Harold Drew (1890-1957) was a 1912 Olympian, AAU champion sprinter, world record holder, WWI veteran, lawyer, judge – and probably the first person described as “the fastest man in the world.”
Harold Drew was born in Lexington, Virginia in 1890, but his family, like so many African-Americans in the early 20th century, chose to join the Great Migration to northern states to avoid raising their children in the Jim Crow South. Therefore, young Harold grew up in Springfield, Massachusetts. His father, a Baptist minister, strongly encouraged Harold to pursue excellence in all things, including athletics.
Drew often did not have suitable sports equipment but he won anyhow. Necessity being the mother of invention, he took on the challenge of creating his own sportswear, fabricating a more durable type of running shorts and even making an early version of spikes by inserting roofing nails through the soles of his tennis shoes and using leather as a sock liner to cover the nail heads. He described running in these shoes as “walking on a sea of glass mingled with fire.” While he won the 1905 Springfield City Games 100-yard race wearing them, they were so excruciating that he chose to run the day’s next race – a 440-yard race on a cinder track – barefoot. He won that one as well.

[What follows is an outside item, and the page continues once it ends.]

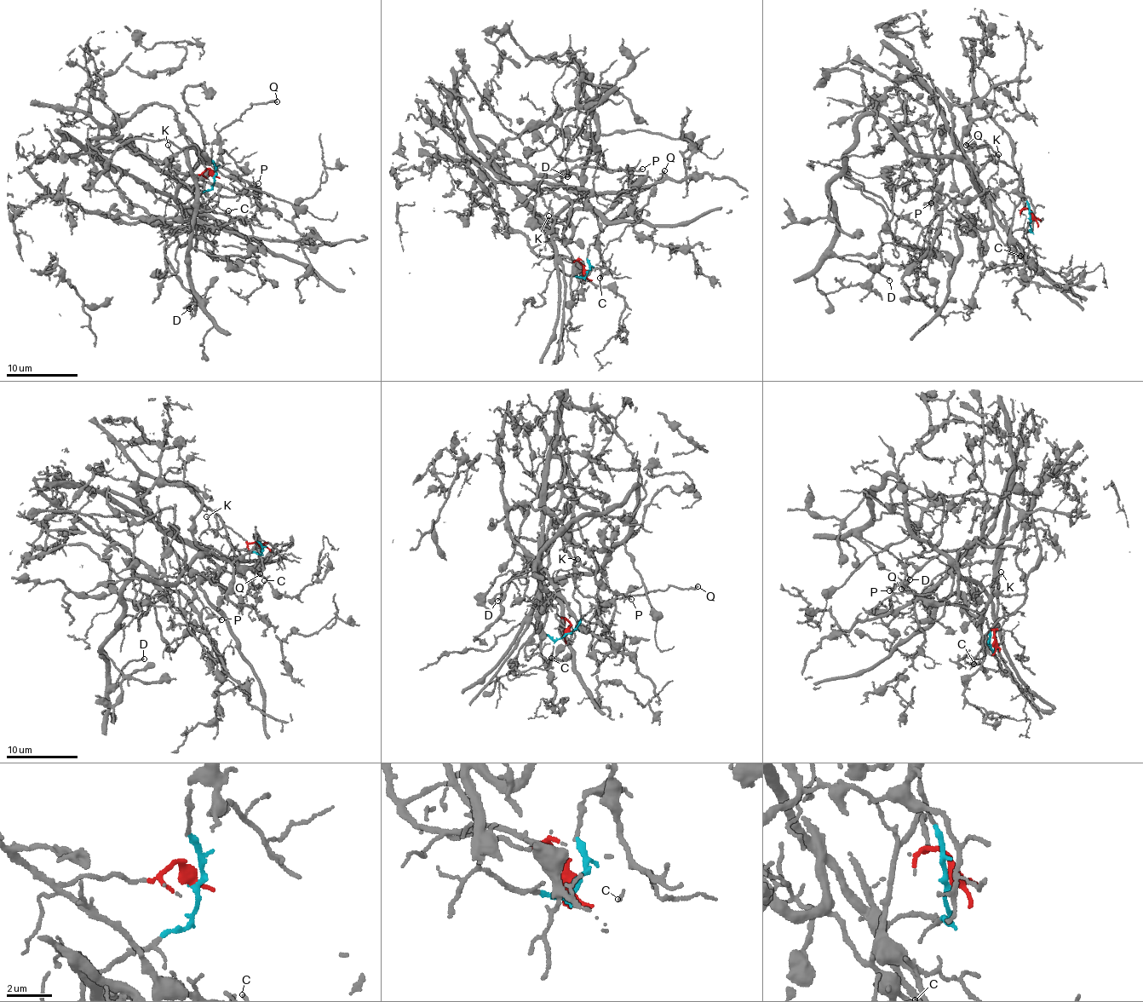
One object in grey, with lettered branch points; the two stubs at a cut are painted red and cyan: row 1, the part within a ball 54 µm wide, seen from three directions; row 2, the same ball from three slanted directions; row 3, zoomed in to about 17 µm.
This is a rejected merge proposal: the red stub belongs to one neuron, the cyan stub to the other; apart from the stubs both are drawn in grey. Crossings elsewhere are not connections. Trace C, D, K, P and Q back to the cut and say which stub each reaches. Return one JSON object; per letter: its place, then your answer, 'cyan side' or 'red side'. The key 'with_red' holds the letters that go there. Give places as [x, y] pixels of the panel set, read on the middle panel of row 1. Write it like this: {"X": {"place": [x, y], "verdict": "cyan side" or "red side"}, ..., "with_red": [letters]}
{"C": {"place": [600, 278], "verdict": "red side"}, "D": {"place": [567, 176], "verdict": "red side"}, "K": {"place": [548, 215], "verdict": "cyan side"}, "P": {"place": [642, 169], "verdict": "cyan side"}, "Q": {"place": [664, 170], "verdict": "cyan side"}, "with_red": ["C", "D"]}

However, like many African-American students of his era, Drew’s family responsibilities interrupted his education. He had to drop out of high school during his freshman year (1906) to help support his family. When he returned to Springfield Central in 1910 to finish his high school education, he was a 20-year-old man who was hungry to compete.
Harold became a multi-sport athlete – football running back (3 years), baseball left fielder (4 years), and track sprinter (4 years). His record-smashing performance for Springfield Central High School’s track team in the sprint events brought him to national attention. During his sophomore year, he posted world-class times and personally outscored the collective efforts of opposing teams. By his junior year, he was the captain –– a highly unusual honor for an African-American athlete at that time — indicating how highly he was valued by his team and his school.
While he and his family were well-respected in Springfield, he and other African-American athletes were regularly demeaned in the region and nation. Drew resolutely insisted on his human dignity, turning down opportunities to compete at Boston AAU events because he would not allow his celebrity to be used to make money for an organization that would not allow African-Americans to represent them. A proponent of “racial uplift,” Drew chose to use his athletic prowess in ways that would promote African-American accomplishment in the classroom.
In 1912, while still finishing high school, he set his sights on the Olympic Games. His impressive string of wins included the Harvard Stadium Olympic Qualifier and the US Trials, where he easily beat the field pulling away.
He competed at the 1912 Stockholm Games, qualifying for the finals in both the 100m and 200m races. He was the presumptive favorite to win, but while on his way to placing first in the 100m semi-final heat, he pulled his hamstring as he stepped on a soft spot in the track. He could only watch as the man he had repeatedly beat in the heats – US runner Ralph Craig – cruised to victory.
Eager to run at the collegiate level, Drew then headed to the University of Southern California (1913-1916). He paid his way through school on a work-study program; he also made extra money as a journalist, writing regularly for the Los Angeles Examiner and as a sportswriter for the USC school paper. On the track, he showed no signs of slowing down, tying or setting world records in most of the short distance events and becoming AAU National Champion for 100 and 200 yd distances. His 1914 world record in the 100m dash (9.6 seconds) stood until 1929.
He graduated with honors and moved on to study law at Drake University and coach their track team in 1916-1917.
Drew hoped to compete in the 1916 Olympics, but international events intervened when World War I started and the Games were cancelled. Drew remained in peak physical condition, however, as he exhibited at the 1916 Millrose Games. At a special invitational event that brought together four of the world’s fastest sprinters for a high-profile showdown at 70 yards, Drew ran down the field and equaled his own world record time (7.15 seconds).
When the United States entered World War I in 1917, Drew enlisted in the US Army (88th Division, 809th Pioneer Infantry Regiment, Supply Company) and won both a Victory Medal and a defensive bar during his service in France.
Rapidly promoted to First Sergeant, Drew also took on the important job of coaching US Army track teams for the so-called 1919 “Pershing Olympics.” The international media eagerly promoted his return to competitive running, but there is no record of him taking part as anything but a coach and trainer. He was honorably discharged in 1919.
While Drew still hoped to make the Olympics in 1920, he was 30 years old and other younger men outran him. Perhaps his mind was on his studies, because only a few months later, he passed the bar exam in Connecticut, becoming one of the few African-American attorneys in the state. His legal practice in Hartford, Connecticut, steadily grew; using the same focus on excellence he had cultivated as a scholar-athlete, he became the first Black judge in Connecticut. After a long and distinguished career in public service, he died in 1957.